De acordo com a DHC, a menina Richelly Gonçalves estava sozinha em casa no momento do crime
Rio - Policiais civis da
Delegacia de Homicídios da Capital (DHC) prenderam Geraldo Pablo Santos Monsão,
nesta quarta-feira, por suspeita de incendiar a casa da ex-mulher e matar
a filha dela de 11 anos, em Senador Camará, na Zona Oeste do Rio.
Segundo a especializada, ao tomar conhecimento de que estava sendo
procurado, ele se apresentou na 35ª DP (Campo Grande). O crime
aconteceu na madrugada do último sábado.
De acordo com a DHC,
a menina Richelly Gonçalves estava sozinha em casa no momento do crime.
Ela foi socorrida por vizinhos e encaminhada para o Hospital Municipal
Albert Schweitzer, mas já chegou sem vida. O corpo da criança foi enterrado
nesta quarta, no Cemitério do Murundu, em Realengo, também na Zona Oeste.
Ao 'RJTV2', da TV
Globo, Jheniffer Cristine Ferreira, irmã da menina, disse que a mãe
não estava na residência, quando Geraldo Pablo chegou. "Acredito que
tenha sido por que ele já foi com intenção de fazer alguma coisa. E no caso,
era minha mãe. E minha mãe não tava em casa, ela tinha saído pra comprar um
lanche. E aí a única pessoa que ele encontrou foi minha irmã", relatou a
jovem, que pediu justiça:
"O que eu quero mesmo é que
aconteça justiça. Que ele não seja mais um desses casos que entram para
estatística. Eu não quero isso. Não quero que ele só tenha feito e daqui a
pouco esteja solto caminhando pela rua por bom comportamento. O que ele fez foi
muito grave e muito sério. Ele tem que pagar por isso".
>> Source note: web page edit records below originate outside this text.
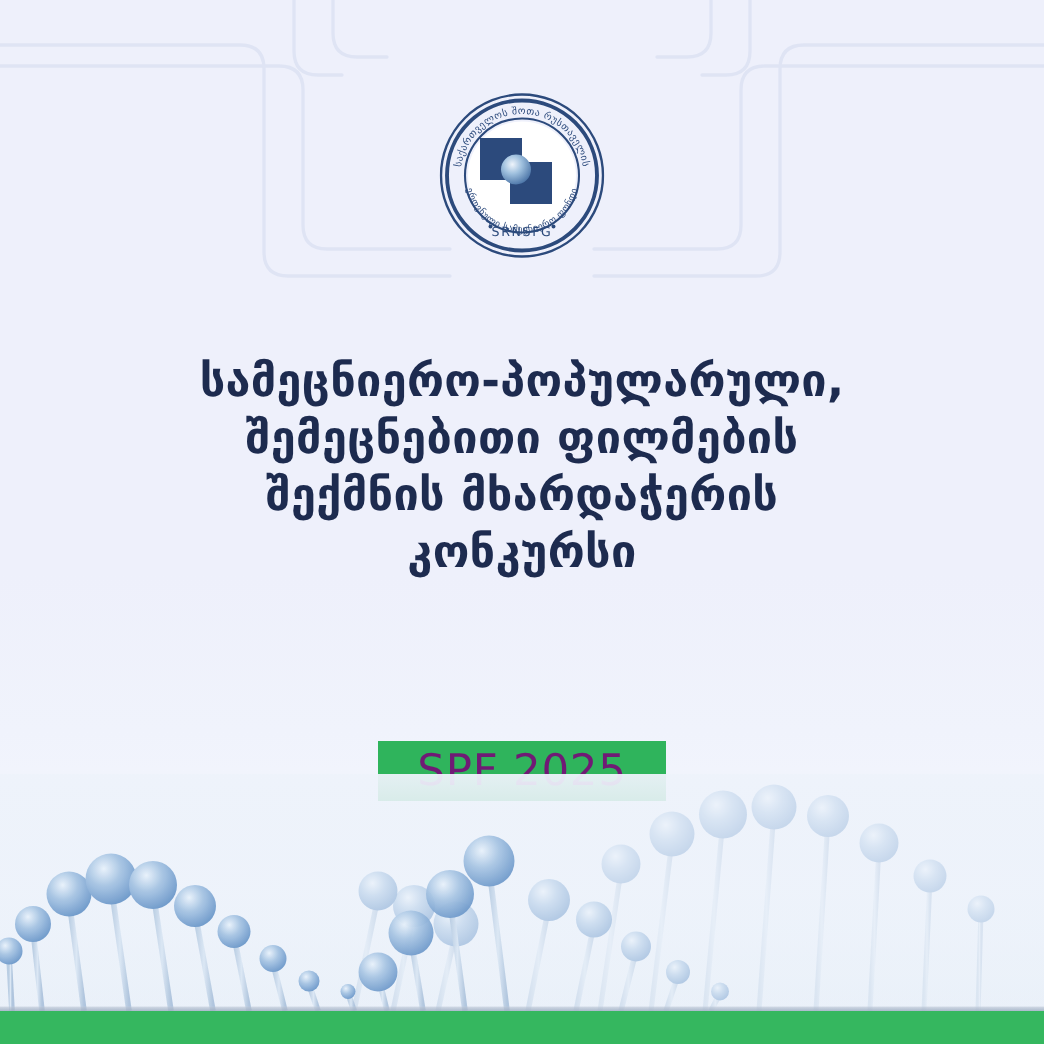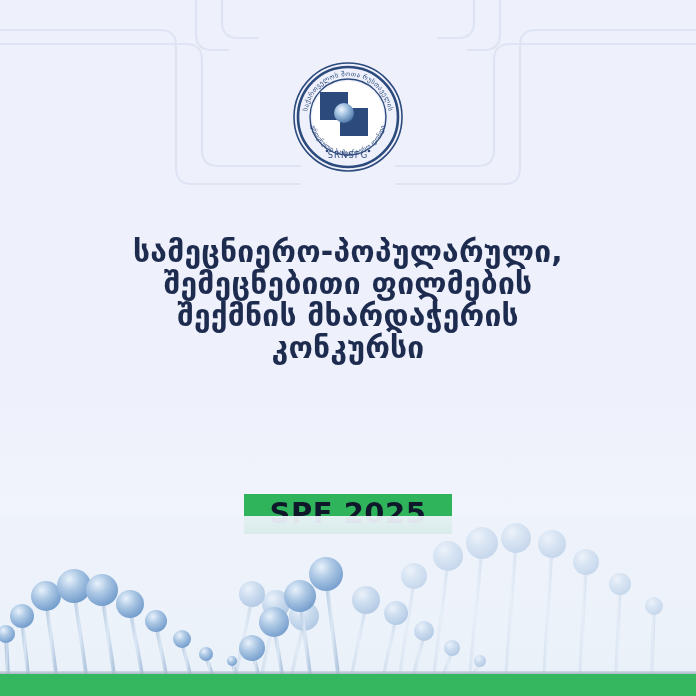--- a/index.html
+++ b/index.html
@@ -29,7 +29,7 @@
     color:#1d2b4f;
     font-weight:bold;
     font-size:30px;
-    line-height:32px;
+    line-height:38px;
     letter-spacing:0.2px;
     padding:0 40px;
     box-sizing:border-box;

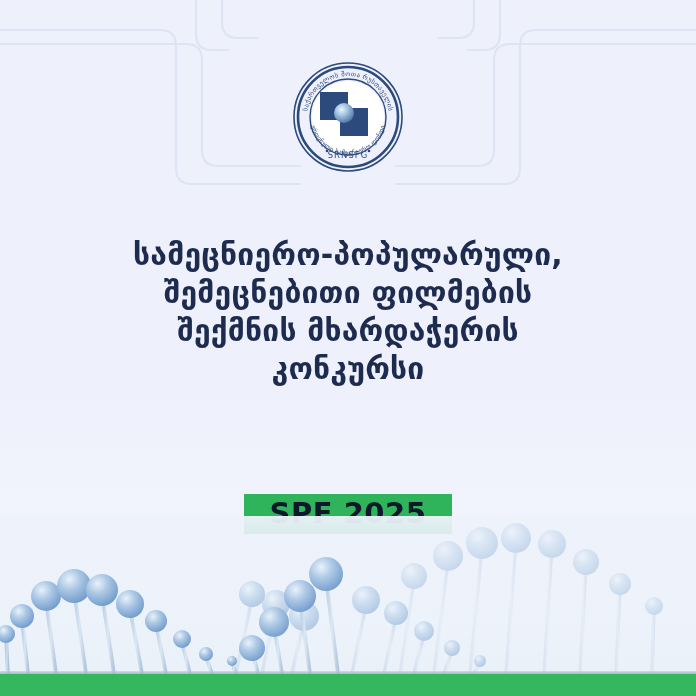--- a/index.html
+++ b/index.html
@@ -41,8 +41,8 @@
     position:absolute;left:0;right:0;top:494px;display:flex;justify-content:center;
   }
   .badge{
-    background:#2fb45c;color:#0f172a;
-    font-size:29px;font-weight:700;
+    background:#2fb45c;color:#701a75;
+    font-size:29px;font-weight:400;
     padding:3px 26px 5px 26px;
     letter-spacing:0.5px;
     line-height:32px;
De acordo com o delegado adjunto
da DHC, Pedro Casaes, responsável pelo caso, ele era violento e já
agrediu a mãe de Richelly quando eram casados.
"Ele admitiu que já deu
facadas nela e que não foi feito registro. Então ele tinha esse histórico de
ser muito agressivo e muito ciumento. Ele já tinha ameaçado ela e a ameaça era
de que ele iria machucar onde mais doía nela, que era a filha. Ele tinha total
consciência que a filha estava dormindo. Ele viu, ateou fogo e fechou a porta
para que ela não tivesse chance de sobreviver", disse Pedro Casaes.
Eles ficaram juntos por um ano,
mas o relacionamento chegou ao fim há alguns meses. Os vizinhos contaram que
Geraldo Pablo não aceitava a separação. Segundo a Polícia Civil,
ele tem duas anotações criminais por violência doméstica, uma em 2019 e
outra em 2009, quando era menor de idade.